Directions for this task:
Only the lines below from the one containing "neck: (461, 536)" through the one containing "neck: (431, 132)" belong in the answer, repeated exactly and without pictures.
*** Data for this exercise Section Begins ***
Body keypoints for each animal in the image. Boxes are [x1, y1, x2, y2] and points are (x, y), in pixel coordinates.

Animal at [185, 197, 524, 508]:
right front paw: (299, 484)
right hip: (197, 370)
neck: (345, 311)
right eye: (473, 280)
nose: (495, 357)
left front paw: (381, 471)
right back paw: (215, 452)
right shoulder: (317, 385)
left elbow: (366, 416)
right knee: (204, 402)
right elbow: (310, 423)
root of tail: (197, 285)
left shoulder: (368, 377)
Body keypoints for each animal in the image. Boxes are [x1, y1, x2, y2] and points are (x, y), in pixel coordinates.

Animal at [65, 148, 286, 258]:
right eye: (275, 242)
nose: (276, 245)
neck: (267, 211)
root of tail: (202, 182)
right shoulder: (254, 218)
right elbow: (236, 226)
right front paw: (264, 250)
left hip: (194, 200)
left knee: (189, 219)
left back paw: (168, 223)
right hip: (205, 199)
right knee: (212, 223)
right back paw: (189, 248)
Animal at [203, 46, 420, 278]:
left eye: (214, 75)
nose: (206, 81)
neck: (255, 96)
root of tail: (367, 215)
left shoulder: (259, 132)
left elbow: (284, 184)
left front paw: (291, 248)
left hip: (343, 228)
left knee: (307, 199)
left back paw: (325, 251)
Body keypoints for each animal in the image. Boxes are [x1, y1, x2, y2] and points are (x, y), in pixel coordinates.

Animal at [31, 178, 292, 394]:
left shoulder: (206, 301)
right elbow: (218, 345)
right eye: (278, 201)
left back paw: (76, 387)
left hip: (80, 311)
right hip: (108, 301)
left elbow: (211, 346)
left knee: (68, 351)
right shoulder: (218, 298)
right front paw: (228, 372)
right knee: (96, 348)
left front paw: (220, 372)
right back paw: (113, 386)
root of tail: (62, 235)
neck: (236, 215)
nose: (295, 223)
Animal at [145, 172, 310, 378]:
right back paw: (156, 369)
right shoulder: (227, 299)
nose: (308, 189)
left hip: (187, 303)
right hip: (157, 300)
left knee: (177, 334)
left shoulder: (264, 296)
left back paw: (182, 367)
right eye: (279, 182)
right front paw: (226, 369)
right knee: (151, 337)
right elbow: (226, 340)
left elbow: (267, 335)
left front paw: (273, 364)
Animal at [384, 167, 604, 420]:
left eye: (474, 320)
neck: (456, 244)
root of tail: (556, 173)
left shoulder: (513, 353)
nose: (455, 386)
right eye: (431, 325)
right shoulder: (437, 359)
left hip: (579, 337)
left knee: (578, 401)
*** Data for this exercise Section Ends ***
*** Data for this exercise Section Begins ***
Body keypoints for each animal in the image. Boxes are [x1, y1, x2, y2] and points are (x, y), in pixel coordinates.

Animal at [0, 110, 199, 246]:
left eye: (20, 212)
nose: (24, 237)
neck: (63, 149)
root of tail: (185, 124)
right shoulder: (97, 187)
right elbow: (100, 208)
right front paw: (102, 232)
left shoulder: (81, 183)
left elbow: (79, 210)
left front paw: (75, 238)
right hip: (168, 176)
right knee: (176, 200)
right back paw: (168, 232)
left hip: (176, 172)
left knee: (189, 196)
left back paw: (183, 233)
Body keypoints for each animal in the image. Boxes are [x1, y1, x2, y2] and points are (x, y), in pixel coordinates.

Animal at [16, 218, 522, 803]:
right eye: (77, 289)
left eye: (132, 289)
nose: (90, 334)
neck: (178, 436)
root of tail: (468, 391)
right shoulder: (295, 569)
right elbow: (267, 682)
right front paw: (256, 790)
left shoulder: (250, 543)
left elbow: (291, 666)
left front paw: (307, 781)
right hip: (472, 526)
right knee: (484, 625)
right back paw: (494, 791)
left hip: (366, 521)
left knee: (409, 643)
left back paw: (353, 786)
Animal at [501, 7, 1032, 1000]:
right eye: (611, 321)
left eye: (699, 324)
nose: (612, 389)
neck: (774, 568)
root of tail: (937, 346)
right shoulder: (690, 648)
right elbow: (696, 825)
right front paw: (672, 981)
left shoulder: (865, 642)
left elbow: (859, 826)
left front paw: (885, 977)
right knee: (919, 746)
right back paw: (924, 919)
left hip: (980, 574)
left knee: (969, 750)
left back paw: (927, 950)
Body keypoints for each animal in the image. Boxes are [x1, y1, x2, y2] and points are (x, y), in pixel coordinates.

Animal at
*** Data for this exercise Section Ends ***
*** Data for this exercise Section Begins ***
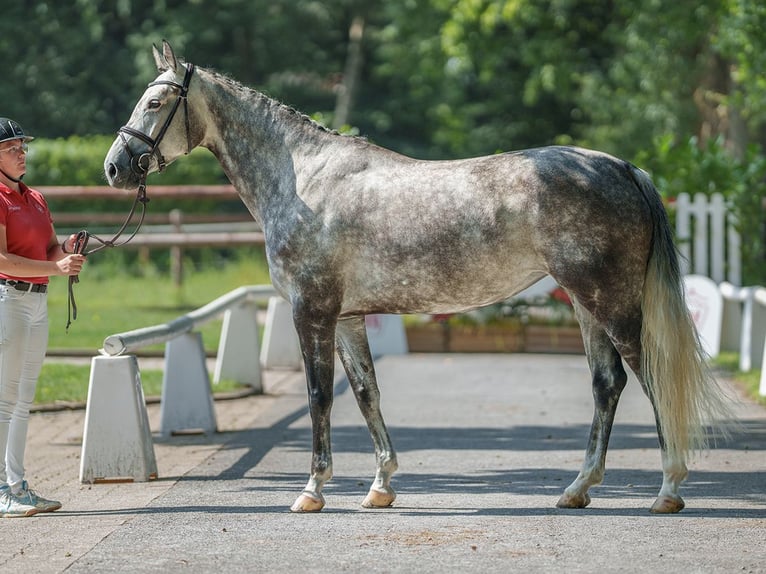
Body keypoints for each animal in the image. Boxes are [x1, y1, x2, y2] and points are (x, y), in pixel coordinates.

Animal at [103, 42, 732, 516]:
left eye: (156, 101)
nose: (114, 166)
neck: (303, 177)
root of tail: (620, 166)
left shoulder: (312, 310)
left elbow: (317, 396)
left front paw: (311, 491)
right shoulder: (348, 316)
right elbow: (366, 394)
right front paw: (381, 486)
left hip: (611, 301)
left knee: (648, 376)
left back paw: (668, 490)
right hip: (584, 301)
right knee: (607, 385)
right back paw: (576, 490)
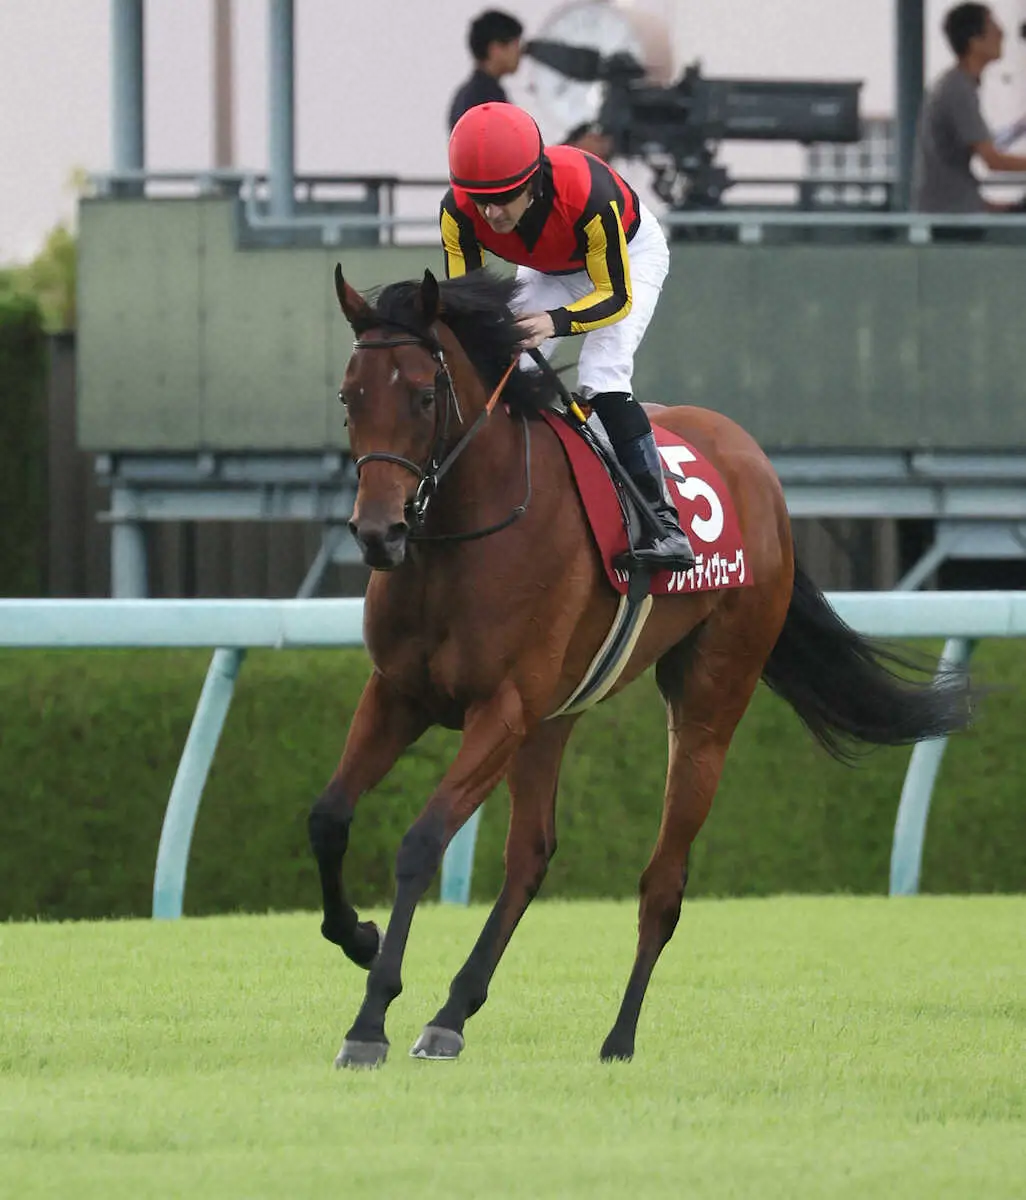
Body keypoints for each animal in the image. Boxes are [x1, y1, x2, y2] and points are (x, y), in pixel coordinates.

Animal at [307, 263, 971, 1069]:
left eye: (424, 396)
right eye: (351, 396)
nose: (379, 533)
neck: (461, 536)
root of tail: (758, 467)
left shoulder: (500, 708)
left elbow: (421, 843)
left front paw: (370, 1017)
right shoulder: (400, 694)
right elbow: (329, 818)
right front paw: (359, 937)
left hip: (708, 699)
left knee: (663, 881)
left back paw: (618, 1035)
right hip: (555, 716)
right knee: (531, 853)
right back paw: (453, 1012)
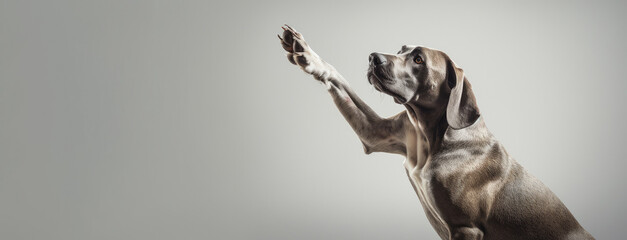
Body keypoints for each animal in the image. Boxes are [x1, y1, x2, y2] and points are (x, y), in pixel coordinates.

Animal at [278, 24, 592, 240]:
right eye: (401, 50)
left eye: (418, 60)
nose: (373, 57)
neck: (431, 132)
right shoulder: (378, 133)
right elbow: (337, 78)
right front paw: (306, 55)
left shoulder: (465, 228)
*** Data for this exercise Section Ends ***
Written answer:
neck: (461, 536)
root of tail: (758, 467)
left shoulder: (500, 708)
left elbow: (421, 843)
left front paw: (370, 1017)
right shoulder: (400, 694)
right elbow: (329, 818)
right front paw: (359, 937)
left hip: (708, 699)
left knee: (663, 881)
left back paw: (618, 1035)
right hip: (555, 716)
right knee: (531, 853)
right back paw: (453, 1012)
Body keypoints for each animal in the image. Boxes are [x1, y1, x2, y2] and points are (x, y), in pixel coordinates.

Animal at [278, 24, 592, 240]:
right eye: (401, 50)
left eye: (418, 60)
nose: (373, 57)
neck: (431, 132)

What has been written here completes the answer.